問題116 Kさんの介護に関する次の記述のうち、適切なものに○、適切でないものに×をつけた場合、その組み合わせとして正しいものを一つ選びなさい。

A 毎食の食事摂取量に十分注意する。
B 歩行するときには、右手に四脚杖を持ってもらう。
C 臥床するときには、義足をはずしてもらう。
D 端座位から車いすへ移乗するときには、車いすはKさんの左側に置く。

(組み合わせ)
  A B C D
1 ○ ○ × ×
2 ○ × ○ ○
3 ○ × ○ ×
4 × ○ × ×
5 × × ○ ○

解答 2
A:○事例文にもあるようにKさんは糖尿病ですから、食事の内容には注意が必要です。
糖尿病食の原則は「腹七、八分目」といわれる適正な量で栄養のバランスのよい食事ですからね。
B:×右足が不自由なので基本的には健康側の手に四脚杖を持った方がよい。従って間違い。
C:○
解説を考え中です
D:○覚えておいてください。車いすは原則健側に置くということを! Kさんは右足が不自由ですから問題文にあるように椅子を左側に置くのが正解

問題117 閉じこもりがちのKさんへの支援に関する次の記述のうち、適切なものに○、適切でないものに×をつけた場合、その組み合わせとして正しいものを一つ選びなさい。

A 食事時以外はベッド上で静養するように勧める。
B 義足歩行の訓練の回数を増やす。
C 散歩や外出を促して気分転換を図る。
D 妻との面会ができるように準備する。

(組み合わせ)
  A B C D
1 ○ ○ × ×
2 ○ × ○ ○
3 ○ × ○ ×
4 × ○ ○ ○
5 × × × ○

解答 4
A:×閉じこもりがちのKさんに、「食事以外はベッドでいてください」と言われたら、ますます閉じこもりになってしまいますよね
B:○義足歩行には訓練が必要です。
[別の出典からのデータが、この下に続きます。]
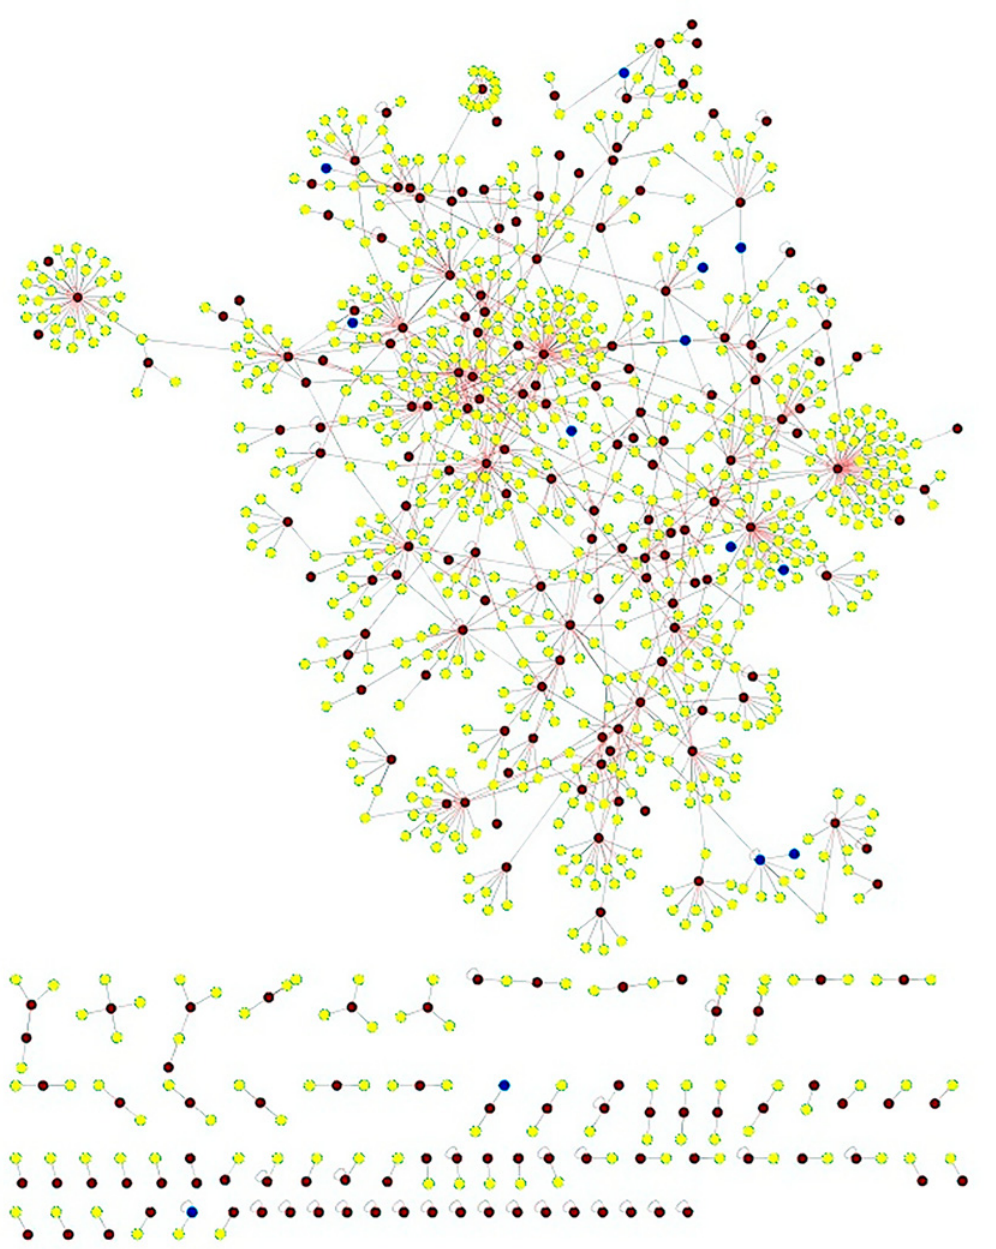
Fig 2. Psoriasis diseaseome along with proteins common in AD. Yellow nodes — proteins involved in psoriasis, red nodes — common proteins shared by AD and psoriasis and blue nodes — indirect interactions.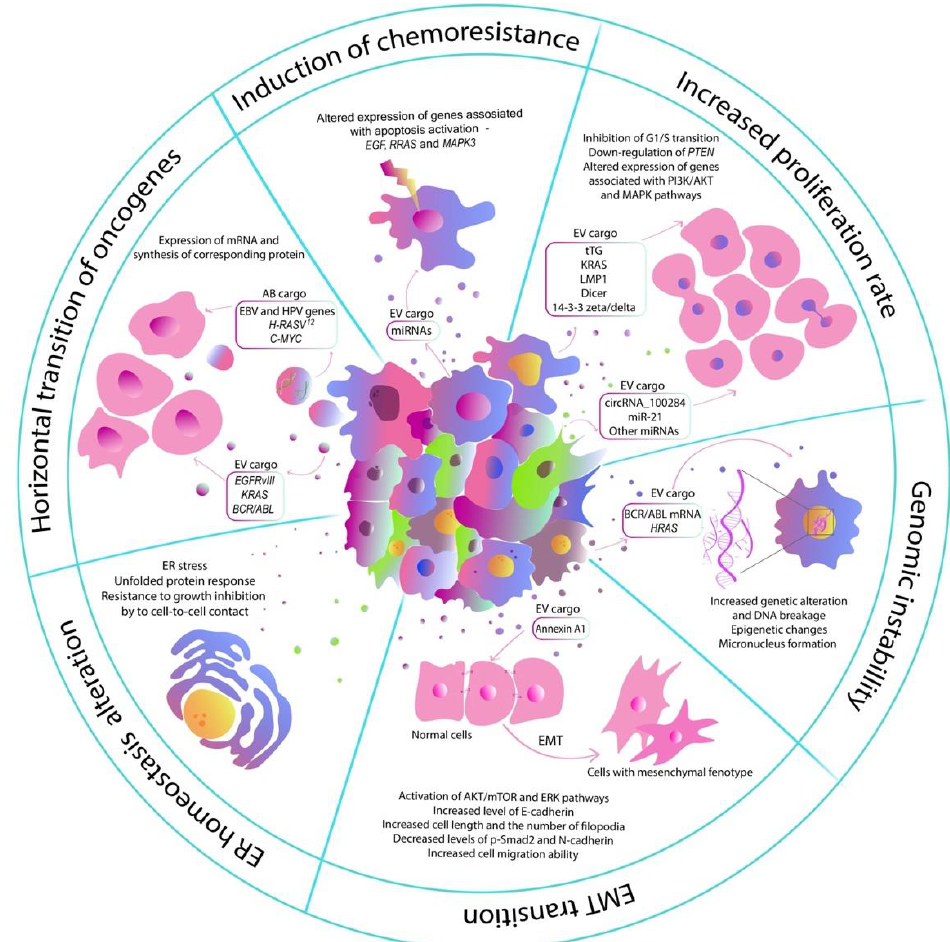
Figure 1. The influence of tumor-cell-derived extracellular vesicle on the metabolism, structure, and epigenetic profile of normal cells. epigenetic profile of normal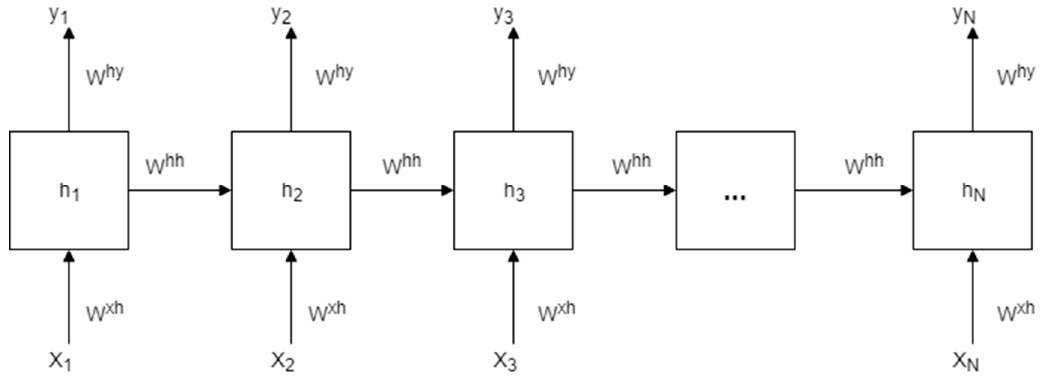
Figure 2. An unrolled recurrent neural network.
起立、移乗、排泄、入浴は要介助、義足歩行は5m程度ならば四脚杖と介助で歩けるということなので訓練回数を増やすことで自立度がぐっと向上するのではないかと思います。
C:○はい・・・ただでさえ閉じこもりがちなのですから外にでる機会を持ってもらうことは良いことだと思います。
D:○事例分を良く読むと理解出来ると思いますが「入院している妻のことを話して涙ぐむことが多くなった。」とありますから妻と面会が出来るように準備することは必要なことですね。

(形態別介護技術・事例問題3)

 精神障害のある高齢者の介護に関する次の事例を読んで、問題118から問題120までについて答えなさい。

[事例]

 Nさん(78歳、要介護3)は、10年前よりうつ病で精神科病院に入退院を繰り返していた。1年ほど前に退院してからは、自宅で妻と二人暮らしであったが、大腿骨頚部骨折による歩行困難のため、半年前から介護老人保健施設に入所している。精神科へも通院し抗精神病薬が処方されているが、自ら薬を飲もうとしない。最近では食事もベッドで摂ることが多くなってきた。食欲不振があり、また便秘がちである。夜間は寝つきが悪く、睡眠不足が続いている。しばしばナースコールを押し、「妻が面会に来てくれない」、「歩けなくなってしまった」、「生きていても仕方がない」などと訴える。妻は月1回、面会に訪れている。

問題118 Nさんの介護に関する次の記述のうち、適切なものに○、適切でないものに×をつけた場合、その組み合わせとして正しいものを一つ選びなさい。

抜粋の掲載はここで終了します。